**Tasks:**
[A] According to the article on the moth Udea diopsalis, who described the species, and in what year?
[B] Extend the article on the moth Udea diopsalis, picking up after its final sentence.

Udea diopsalis

Scientific classification
- Kingdom: Animalia
- Phylum: Arthropoda
- Class: Insecta
- Order: Lepidoptera
- Family: Crambidae
- Genus: Udea
- Species: U. diopsalis
- Binomial name: Udea diopsalis (Hampson, 1913)
- Synonyms: Pionea diopsalis Hampson, 1913; Pionea diopsalis ab. nigerrimaculata Strand, 1917;

= Udea diopsalis =

- Authority: (Hampson, 1913)
- Synonyms: Pionea diopsalis Hampson, 1913, Pionea diopsalis ab. nigerrimaculata Strand, 1917

Species of moth

Udea diopsalis is a moth in the family Crambidae. It was described by George Hampson in 1913. It is found in Chile.

**Data for review:**

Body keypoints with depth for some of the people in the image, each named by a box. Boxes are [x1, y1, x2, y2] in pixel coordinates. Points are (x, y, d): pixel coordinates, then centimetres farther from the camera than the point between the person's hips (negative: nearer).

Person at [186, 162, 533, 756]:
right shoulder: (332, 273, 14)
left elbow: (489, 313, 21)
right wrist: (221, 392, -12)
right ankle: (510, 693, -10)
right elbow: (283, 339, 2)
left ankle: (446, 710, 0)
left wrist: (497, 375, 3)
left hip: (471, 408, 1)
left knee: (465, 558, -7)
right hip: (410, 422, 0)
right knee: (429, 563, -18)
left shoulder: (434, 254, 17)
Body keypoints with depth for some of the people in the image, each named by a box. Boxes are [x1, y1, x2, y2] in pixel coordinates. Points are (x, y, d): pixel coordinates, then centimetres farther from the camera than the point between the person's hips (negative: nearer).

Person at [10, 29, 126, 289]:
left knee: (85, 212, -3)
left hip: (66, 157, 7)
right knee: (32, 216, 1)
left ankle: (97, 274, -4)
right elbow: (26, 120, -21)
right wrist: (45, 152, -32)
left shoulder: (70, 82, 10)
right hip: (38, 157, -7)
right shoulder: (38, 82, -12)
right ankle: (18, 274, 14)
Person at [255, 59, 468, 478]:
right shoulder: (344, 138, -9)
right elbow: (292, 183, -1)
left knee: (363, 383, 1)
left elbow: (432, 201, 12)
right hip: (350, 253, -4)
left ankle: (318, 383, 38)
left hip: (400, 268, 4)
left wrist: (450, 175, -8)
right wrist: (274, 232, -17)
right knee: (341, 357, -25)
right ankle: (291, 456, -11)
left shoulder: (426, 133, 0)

---

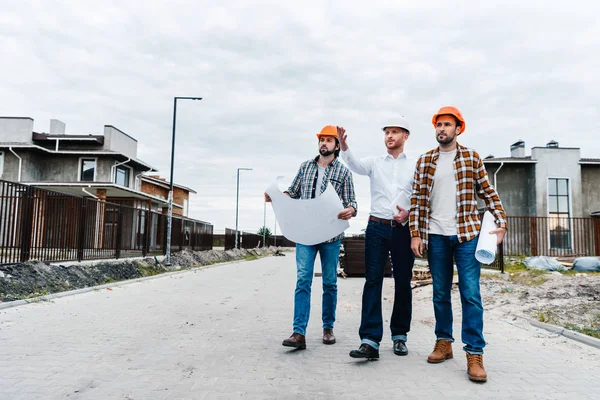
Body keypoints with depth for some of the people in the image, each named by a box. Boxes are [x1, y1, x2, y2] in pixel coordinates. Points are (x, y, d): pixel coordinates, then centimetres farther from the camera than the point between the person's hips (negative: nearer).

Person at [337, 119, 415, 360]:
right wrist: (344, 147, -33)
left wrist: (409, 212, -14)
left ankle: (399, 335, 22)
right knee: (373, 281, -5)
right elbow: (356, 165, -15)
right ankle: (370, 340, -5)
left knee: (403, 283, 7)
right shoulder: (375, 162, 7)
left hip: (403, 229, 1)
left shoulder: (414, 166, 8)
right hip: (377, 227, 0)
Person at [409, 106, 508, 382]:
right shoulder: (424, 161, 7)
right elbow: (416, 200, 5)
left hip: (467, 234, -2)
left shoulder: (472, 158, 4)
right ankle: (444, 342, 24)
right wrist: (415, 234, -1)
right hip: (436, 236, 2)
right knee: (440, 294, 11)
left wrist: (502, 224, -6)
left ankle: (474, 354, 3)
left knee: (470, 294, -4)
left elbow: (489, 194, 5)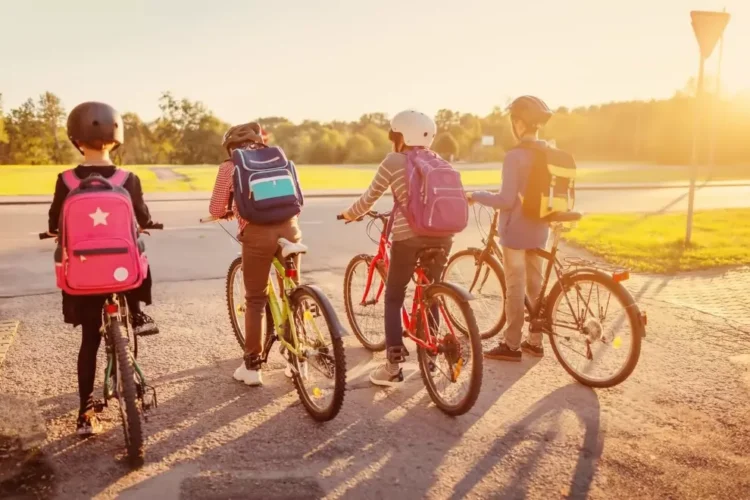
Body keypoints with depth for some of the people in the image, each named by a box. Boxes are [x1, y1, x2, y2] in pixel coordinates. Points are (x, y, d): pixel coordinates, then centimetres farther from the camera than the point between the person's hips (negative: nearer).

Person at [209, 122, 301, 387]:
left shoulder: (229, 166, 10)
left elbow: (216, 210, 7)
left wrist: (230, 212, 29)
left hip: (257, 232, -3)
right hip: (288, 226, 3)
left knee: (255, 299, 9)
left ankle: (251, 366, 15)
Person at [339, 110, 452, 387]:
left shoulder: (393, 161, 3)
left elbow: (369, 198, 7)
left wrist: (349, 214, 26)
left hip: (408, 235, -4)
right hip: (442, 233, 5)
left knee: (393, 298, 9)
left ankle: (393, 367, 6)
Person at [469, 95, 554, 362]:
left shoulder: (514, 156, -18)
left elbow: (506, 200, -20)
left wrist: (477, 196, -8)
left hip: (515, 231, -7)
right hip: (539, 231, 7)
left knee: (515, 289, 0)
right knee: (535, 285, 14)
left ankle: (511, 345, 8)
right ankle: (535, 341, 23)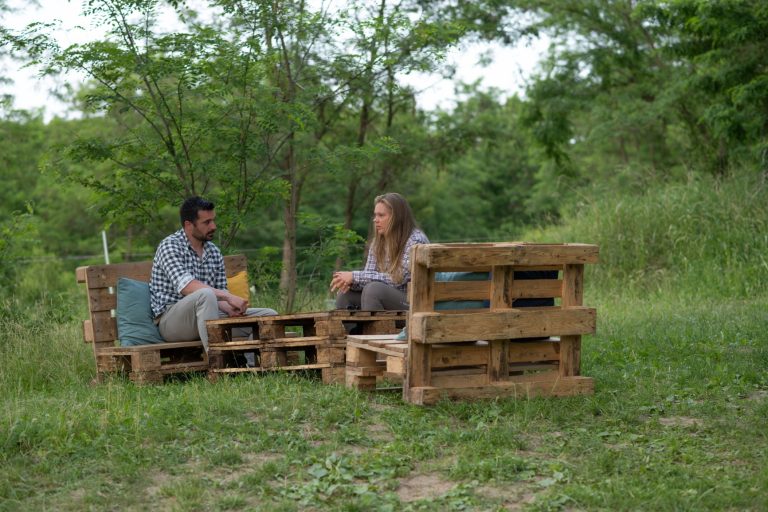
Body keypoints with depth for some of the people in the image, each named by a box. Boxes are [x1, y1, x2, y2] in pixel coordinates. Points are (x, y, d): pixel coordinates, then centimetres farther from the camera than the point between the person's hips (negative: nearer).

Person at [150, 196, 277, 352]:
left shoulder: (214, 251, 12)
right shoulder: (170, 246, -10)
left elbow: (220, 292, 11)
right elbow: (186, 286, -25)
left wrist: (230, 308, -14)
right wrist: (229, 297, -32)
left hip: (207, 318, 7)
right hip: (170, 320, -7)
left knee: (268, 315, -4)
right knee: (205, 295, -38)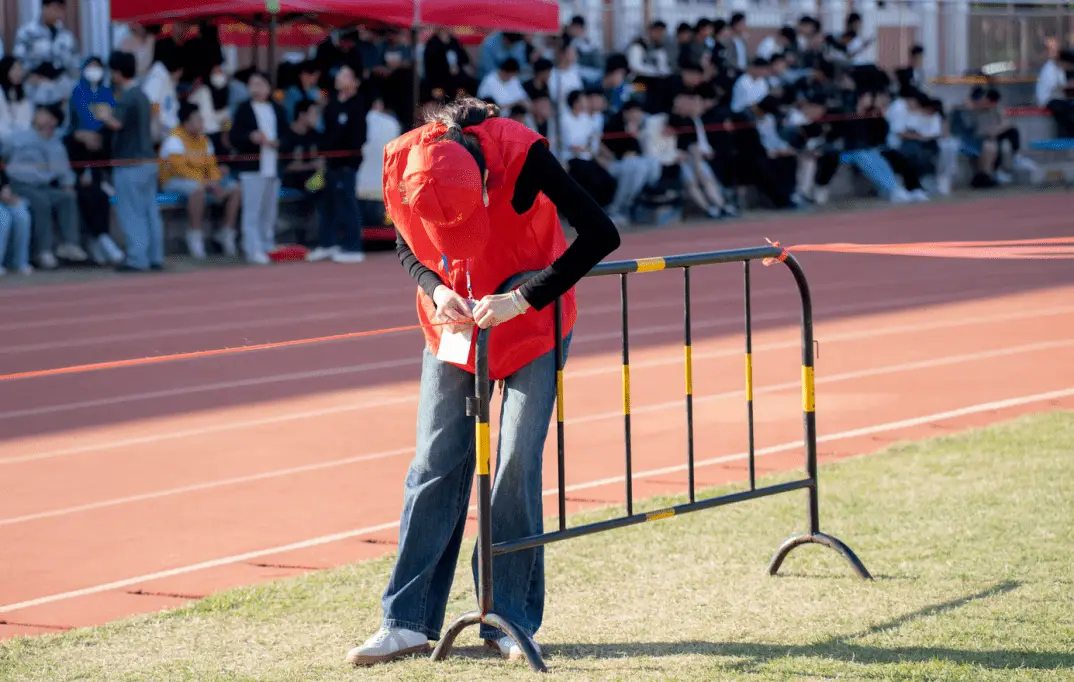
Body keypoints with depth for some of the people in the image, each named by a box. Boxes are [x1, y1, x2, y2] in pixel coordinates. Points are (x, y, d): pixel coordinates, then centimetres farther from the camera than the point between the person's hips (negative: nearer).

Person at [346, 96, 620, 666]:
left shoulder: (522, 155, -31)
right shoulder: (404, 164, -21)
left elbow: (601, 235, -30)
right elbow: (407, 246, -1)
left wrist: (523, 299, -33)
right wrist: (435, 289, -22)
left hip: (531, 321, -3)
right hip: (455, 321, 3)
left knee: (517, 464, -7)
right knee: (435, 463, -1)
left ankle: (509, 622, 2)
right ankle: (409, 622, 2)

* * *

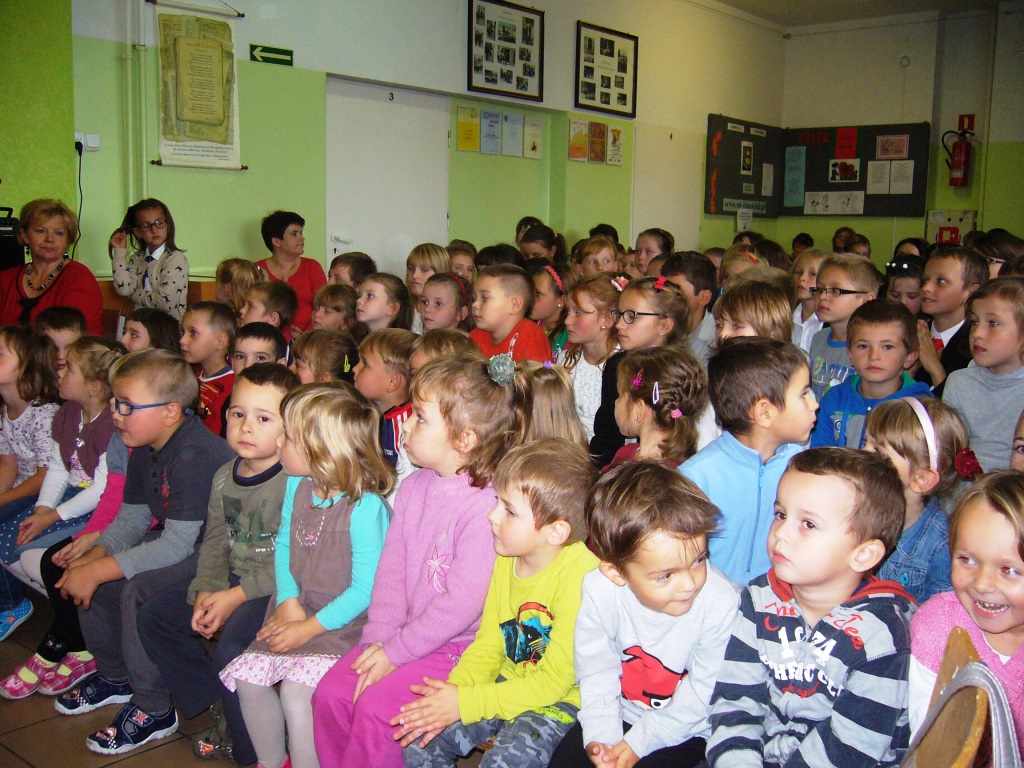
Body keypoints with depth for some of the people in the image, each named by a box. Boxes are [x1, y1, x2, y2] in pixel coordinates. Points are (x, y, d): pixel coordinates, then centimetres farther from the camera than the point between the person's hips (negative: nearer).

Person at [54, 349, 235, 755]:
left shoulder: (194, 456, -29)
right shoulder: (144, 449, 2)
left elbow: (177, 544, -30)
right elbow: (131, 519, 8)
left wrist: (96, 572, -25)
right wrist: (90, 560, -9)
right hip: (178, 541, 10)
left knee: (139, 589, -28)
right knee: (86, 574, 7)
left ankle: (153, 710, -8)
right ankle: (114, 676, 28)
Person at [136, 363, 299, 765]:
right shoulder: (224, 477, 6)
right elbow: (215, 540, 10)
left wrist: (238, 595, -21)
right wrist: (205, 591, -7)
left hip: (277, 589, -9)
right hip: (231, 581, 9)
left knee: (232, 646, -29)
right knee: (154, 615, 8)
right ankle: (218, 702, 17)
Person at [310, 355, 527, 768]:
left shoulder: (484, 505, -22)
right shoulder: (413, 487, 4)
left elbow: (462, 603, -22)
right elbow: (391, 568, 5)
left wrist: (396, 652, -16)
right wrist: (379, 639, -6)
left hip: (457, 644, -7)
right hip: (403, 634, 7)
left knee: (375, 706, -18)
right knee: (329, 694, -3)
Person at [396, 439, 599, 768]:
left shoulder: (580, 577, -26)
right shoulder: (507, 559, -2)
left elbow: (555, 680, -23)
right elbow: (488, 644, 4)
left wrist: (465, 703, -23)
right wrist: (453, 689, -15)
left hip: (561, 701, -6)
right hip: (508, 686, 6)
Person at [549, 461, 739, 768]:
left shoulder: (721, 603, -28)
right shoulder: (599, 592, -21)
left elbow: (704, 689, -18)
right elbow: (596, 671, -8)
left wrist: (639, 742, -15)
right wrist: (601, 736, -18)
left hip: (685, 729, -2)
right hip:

**Per-task outputs:**
[A] George Hampson described it in 1913.

[B]
The wingspan is about 24 mm. The forewings are pale rufous, the inner area whitish and irrorated with a few black scales. The antemedial line is absent and the orbicular and reniform are grey defined by fuscous, the former round, the latter irregularly quadrate. The terminal half of the costa has a series of small dark spots and the postmedial line consists of a series of black points and traces of a minutely dentate line between them, slightly excurved from the costa to vein 4, then oblique. There is a terminal series of prominent black points. The hindwings are white, the terminal area tinged with brown. There is a fine sinuous postmedial line from the costa to vein 3 and a terminal series of black points.